WORK REQUEST:
An exact copy of every entry is needed, without any of the pictures.

DATA LISTING:
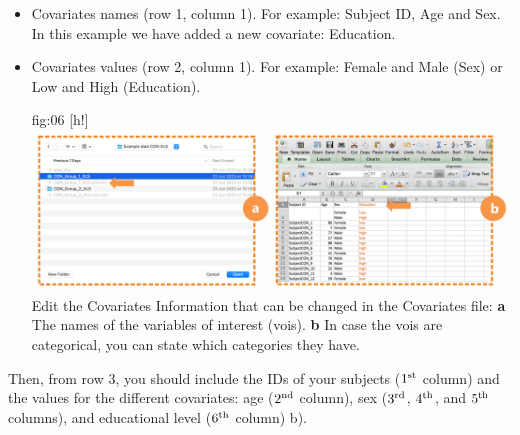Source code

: \documentclass[justified]{tufte-handout}
\begin{document}
\begin{itemize}

\item Covariates names (row 1, column 1). 
For example: Subject ID, Age and Sex. In this example we have added a new covariate: Education.

\item Covariates values (row 2, column 1). 
For example: Female and Male (Sex) or Low and High (Education).

	{fig:06}
	{
	[h!]
	\includegraphics{fig06.png}
	}
	{Edit the Covariates}
	{
	Information that can be changed in the Covariates file: 
	{\bf a} The names of the variables of interest (vois).
	{\bf b} In case the vois are categorical, you can state which categories they have.
	}


\end{itemize}
Then, from row 3, you should include the IDs of your subjects ($1^{\rm st}$ column) and the values for the different covariates: age ($2^{\rm nd}$ column), sex ($3^{\rm rd}$, $4^{\rm th}$, and $5^{\rm th}$ columns), and educational level ($6^{\rm th}$ column) b).	
\end{document}
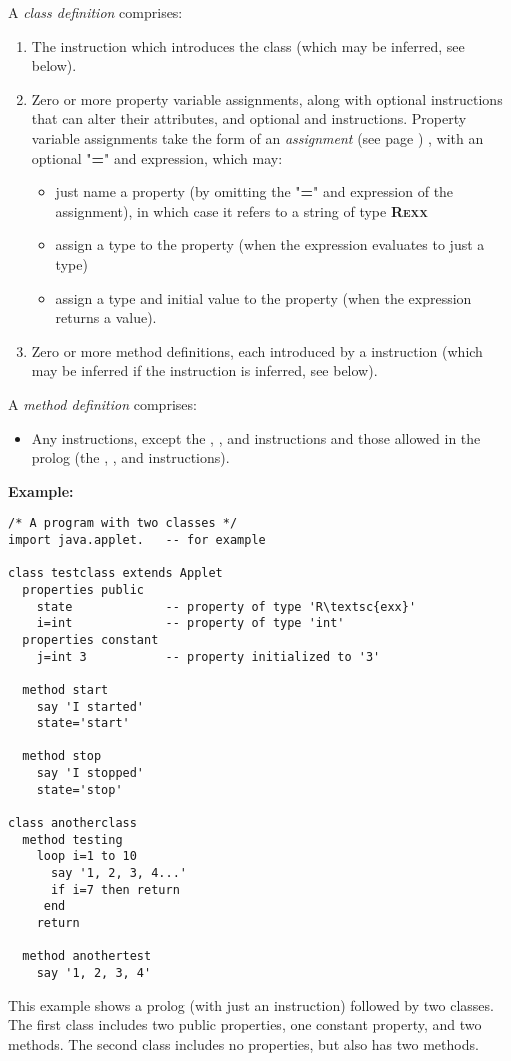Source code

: A \emph{class definition} comprises:
\begin{enumerate}
\item The  instruction which introduces the class (which may
be inferred, see below).
\item 
Zero or more property variable assignments,
along with optional 
instructions that can alter their attributes, and optional
 and  instructions.
Property variable assignments take the form of an
 \emph{assignment} (see page \pageref{refassign}) , with an optional
"\textbf{=}" and expression, which may:
\begin{itemize}
\item just name a property (by omitting the "\textbf{=}"
and expression of the assignment), in which case it refers to a string of
type \textbf{R\textsc{exx}}
\item assign a type to the property (when the expression evaluates to just
a type)
\item 
assign a type and initial value to the property (when the expression
returns a value).
\end{itemize}
\item Zero or more method definitions, each introduced by a
 instruction (which may be inferred if the 
instruction is inferred, see below).
\end{enumerate}
 
A \emph{method definition} comprises:
\begin{itemize}
\item 
Any \nr{} instructions, except the , ,
and  instructions and those allowed in the prolog
(the , , and 
instructions).
\end{itemize}
 \textbf{Example:}
\begin{lstlisting}[label=testclass,caption=testclass.nrx]
/* A program with two classes */
import java.applet.   -- for example

class testclass extends Applet
  properties public
    state             -- property of type 'R\textsc{exx}'
    i=int             -- property of type 'int'
  properties constant
    j=int 3           -- property initialized to '3'

  method start
    say 'I started'
    state='start'

  method stop
    say 'I stopped'
    state='stop'

class anotherclass
  method testing
    loop i=1 to 10
      say '1, 2, 3, 4...'
      if i=7 then return
     end
    return

  method anothertest
    say '1, 2, 3, 4'
\end{lstlisting}
This example shows a prolog (with just an 
instruction) followed by two classes.  The first class includes
two public properties, one constant property, and two methods.
The second class includes no properties, but also has two methods.
 
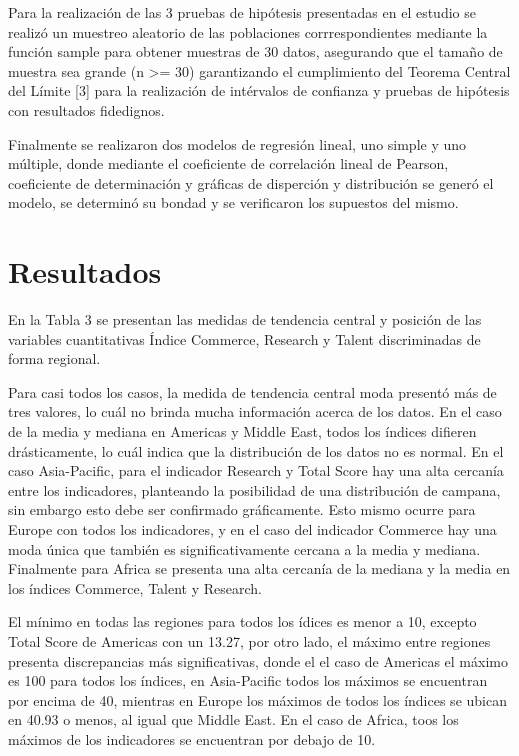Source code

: \documentclass[
]{article}
\begin{document}
\begin{multicols}{2}
Para la realización de las 3 pruebas de hipótesis presentadas en el estudio se realizó un muestreo aleatorio de las poblaciones corrrespondientes mediante la función sample para obtener muestras de 30 datos, asegurando que el tamaño de muestra sea grande (n >= 30) garantizando el cumplimiento del Teorema Central del Límite [3] para la realización de intérvalos de confianza y pruebas de hipótesis con resultados fidedignos.

Finalmente se realizaron dos modelos de regresión lineal, uno simple y uno múltiple, donde mediante el coeficiente de correlación lineal de Pearson, coeficiente de determinación y gráficas de disperción y distribución se generó el modelo, se determinó su bondad y se verificaron los supuestos del mismo.







\section{Resultados}
En la Tabla 3 se presentan las medidas de tendencia central y posición de las variables cuantitativas Índice Commerce, Research y Talent discriminadas de forma regional. 

Para casi todos los casos, la medida de tendencia central moda presentó más de tres valores, lo cuál no brinda mucha información acerca de los datos. En el caso de la media y mediana en Americas y Middle East, todos los índices difieren drásticamente, lo cuál indica que la distribución de los datos no es normal. En el caso Asia-Pacific, para el indicador Research y Total Score hay una alta cercanía entre los indicadores, planteando la posibilidad de una distribución de campana, sin embargo esto debe ser confirmado gráficamente. Esto mismo ocurre para Europe con todos los indicadores, y en el caso del indicador Commerce hay una moda única que también es significativamente cercana a la media y mediana. Finalmente para Africa se presenta una alta cercanía de la mediana y la media en los índices Commerce, Talent y Research.

El mínimo en todas las regiones para todos los ídices es menor a 10, excepto Total Score de Americas con un 13.27, por otro lado, el máximo entre regiones presenta discrepancias más significativas, donde el el caso de Americas el máximo es 100 para todos los índices, en Asia-Pacific todos los máximos se encuentran por encima de 40, mientras en Europe los máximos de todos los índices se ubican en 40.93 o menos, al igual que Middle East. En el caso de Africa, toos los máximos de los indicadores se encuentran por debajo de 10.

\end{multicols}
\end{document}
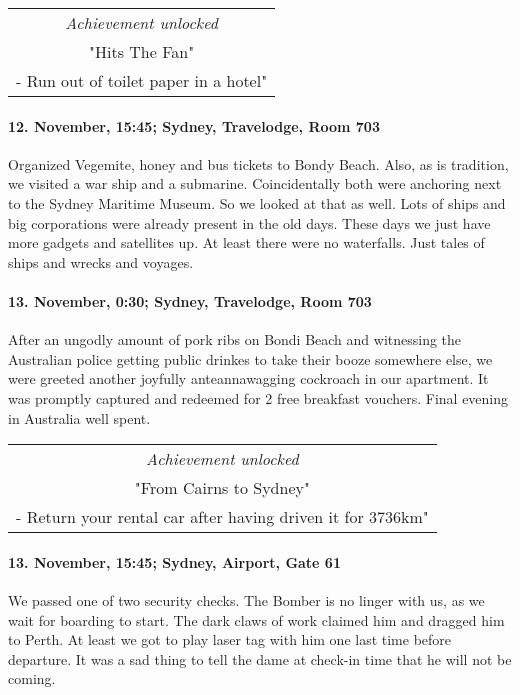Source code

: \begin{center}
\begin{tabular}{||c||}
\emph{Achievement unlocked}\\
"Hits The Fan"\\
\multicolumn{1}{||p{0.8\textwidth}||}{\footnotesize - Run out of toilet paper in a hotel"} \\
\end{tabular}
\end{center}

\paragraph{12. November, 15:45; Sydney, Travelodge, Room 703}
Organized Vegemite, honey and bus tickets to Bondy Beach.
Also, as is tradition, we visited a war ship and a submarine.
Coincidentally both were anchoring next to the Sydney Maritime Museum.
So we looked at that as well.
Lots of ships and big corporations were already present in the old days.
These days we just have more gadgets and satellites up.
At least there were no waterfalls.
Just tales of ships and wrecks and voyages.

\paragraph{13. November, 0:30; Sydney, Travelodge, Room 703}
After an ungodly amount of pork ribs on Bondi Beach and witnessing the Australian police getting public drinkes to take their booze somewhere else, we were greeted another joyfully anteannawagging cockroach in our apartment.
It was promptly captured and redeemed for 2 free breakfast vouchers.
Final evening in Australia well spent.

\begin{center}
\begin{tabular}{||c||}
\emph{Achievement unlocked}\\
"From Cairns to Sydney"\\
\multicolumn{1}{||p{0.8\textwidth}||}{\footnotesize - Return your rental car after having driven it for 3736km"} \\
\end{tabular}
\end{center}

\paragraph{13. November, 15:45; Sydney, Airport, Gate 61}
We passed one of two security checks.
The Bomber is no linger with us, as we wait for boarding to start.
The dark claws of work claimed him and dragged him to Perth.
At least we got to play laser tag with him one last time before departure.
It was a sad thing to tell the dame at check-in time that he will not be coming.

RESPONSE TO THIS TASK:
Source code

: \documentclass[justified]{tufte-handout}
\begin{document}
\begin{itemize}

\item Covariates names (row 1, column 1). 
For example: Subject ID, Age and Sex. In this example we have added a new covariate: Education.

\item Covariates values (row 2, column 1). 
For example: Female and Male (Sex) or Low and High (Education).

	{fig:06}
	{
	[h!]
	\includegraphics{fig06.png}
	}
	{Edit the Covariates}
	{
	Information that can be changed in the Covariates file: 
	{\bf a} The names of the variables of interest (vois).
	{\bf b} In case the vois are categorical, you can state which categories they have.
	}


\end{itemize}
Then, from row 3, you should include the IDs of your subjects ($1^{\rm st}$ column) and the values for the different covariates: age ($2^{\rm nd}$ column), sex ($3^{\rm rd}$, $4^{\rm th}$, and $5^{\rm th}$ columns), and educational level ($6^{\rm th}$ column) b).	
\end{document}
Source code

: A \emph{class definition} comprises:
\begin{enumerate}
\item The  instruction which introduces the class (which may
be inferred, see below).
\item 
Zero or more property variable assignments,
along with optional 
instructions that can alter their attributes, and optional
 and  instructions.
Property variable assignments take the form of an
 \emph{assignment} (see page \pageref{refassign}) , with an optional
"\textbf{=}" and expression, which may:
\begin{itemize}
\item just name a property (by omitting the "\textbf{=}"
and expression of the assignment), in which case it refers to a string of
type \textbf{R\textsc{exx}}
\item assign a type to the property (when the expression evaluates to just
a type)
\item 
assign a type and initial value to the property (when the expression
returns a value).
\end{itemize}
\item Zero or more method definitions, each introduced by a
 instruction (which may be inferred if the 
instruction is inferred, see below).
\end{enumerate}
 
A \emph{method definition} comprises:
\begin{itemize}
\item 
Any \nr{} instructions, except the , ,
and  instructions and those allowed in the prolog
(the , , and 
instructions).
\end{itemize}
 \textbf{Example:}
\begin{lstlisting}[label=testclass,caption=testclass.nrx]
/* A program with two classes */
import java.applet.   -- for example

class testclass extends Applet
  properties public
    state             -- property of type 'R\textsc{exx}'
    i=int             -- property of type 'int'
  properties constant
    j=int 3           -- property initialized to '3'

  method start
    say 'I started'
    state='start'

  method stop
    say 'I stopped'
    state='stop'

class anotherclass
  method testing
    loop i=1 to 10
      say '1, 2, 3, 4...'
      if i=7 then return
     end
    return

  method anothertest
    say '1, 2, 3, 4'
\end{lstlisting}
This example shows a prolog (with just an 
instruction) followed by two classes.  The first class includes
two public properties, one constant property, and two methods.
The second class includes no properties, but also has two methods.
 
Source code

: \documentclass[
]{article}
\begin{document}
\begin{multicols}{2}
Para la realización de las 3 pruebas de hipótesis presentadas en el estudio se realizó un muestreo aleatorio de las poblaciones corrrespondientes mediante la función sample para obtener muestras de 30 datos, asegurando que el tamaño de muestra sea grande (n >= 30) garantizando el cumplimiento del Teorema Central del Límite [3] para la realización de intérvalos de confianza y pruebas de hipótesis con resultados fidedignos.

Finalmente se realizaron dos modelos de regresión lineal, uno simple y uno múltiple, donde mediante el coeficiente de correlación lineal de Pearson, coeficiente de determinación y gráficas de disperción y distribución se generó el modelo, se determinó su bondad y se verificaron los supuestos del mismo.







\section{Resultados}
En la Tabla 3 se presentan las medidas de tendencia central y posición de las variables cuantitativas Índice Commerce, Research y Talent discriminadas de forma regional. 

Para casi todos los casos, la medida de tendencia central moda presentó más de tres valores, lo cuál no brinda mucha información acerca de los datos. En el caso de la media y mediana en Americas y Middle East, todos los índices difieren drásticamente, lo cuál indica que la distribución de los datos no es normal. En el caso Asia-Pacific, para el indicador Research y Total Score hay una alta cercanía entre los indicadores, planteando la posibilidad de una distribución de campana, sin embargo esto debe ser confirmado gráficamente. Esto mismo ocurre para Europe con todos los indicadores, y en el caso del indicador Commerce hay una moda única que también es significativamente cercana a la media y mediana. Finalmente para Africa se presenta una alta cercanía de la mediana y la media en los índices Commerce, Talent y Research.

El mínimo en todas las regiones para todos los ídices es menor a 10, excepto Total Score de Americas con un 13.27, por otro lado, el máximo entre regiones presenta discrepancias más significativas, donde el el caso de Americas el máximo es 100 para todos los índices, en Asia-Pacific todos los máximos se encuentran por encima de 40, mientras en Europe los máximos de todos los índices se ubican en 40.93 o menos, al igual que Middle East. En el caso de Africa, toos los máximos de los indicadores se encuentran por debajo de 10.

\end{multicols}
\end{document}
Source code

: \begin{center}
\begin{tabular}{||c||}
\emph{Achievement unlocked}\\
"Hits The Fan"\\
\multicolumn{1}{||p{0.8\textwidth}||}{\footnotesize - Run out of toilet paper in a hotel"} \\
\end{tabular}
\end{center}

\paragraph{12. November, 15:45; Sydney, Travelodge, Room 703}
Organized Vegemite, honey and bus tickets to Bondy Beach.
Also, as is tradition, we visited a war ship and a submarine.
Coincidentally both were anchoring next to the Sydney Maritime Museum.
So we looked at that as well.
Lots of ships and big corporations were already present in the old days.
These days we just have more gadgets and satellites up.
At least there were no waterfalls.
Just tales of ships and wrecks and voyages.

\paragraph{13. November, 0:30; Sydney, Travelodge, Room 703}
After an ungodly amount of pork ribs on Bondi Beach and witnessing the Australian police getting public drinkes to take their booze somewhere else, we were greeted another joyfully anteannawagging cockroach in our apartment.
It was promptly captured and redeemed for 2 free breakfast vouchers.
Final evening in Australia well spent.

\begin{center}
\begin{tabular}{||c||}
\emph{Achievement unlocked}\\
"From Cairns to Sydney"\\
\multicolumn{1}{||p{0.8\textwidth}||}{\footnotesize - Return your rental car after having driven it for 3736km"} \\
\end{tabular}
\end{center}

\paragraph{13. November, 15:45; Sydney, Airport, Gate 61}
We passed one of two security checks.
The Bomber is no linger with us, as we wait for boarding to start.
The dark claws of work claimed him and dragged him to Perth.
At least we got to play laser tag with him one last time before departure.
It was a sad thing to tell the dame at check-in time that he will not be coming.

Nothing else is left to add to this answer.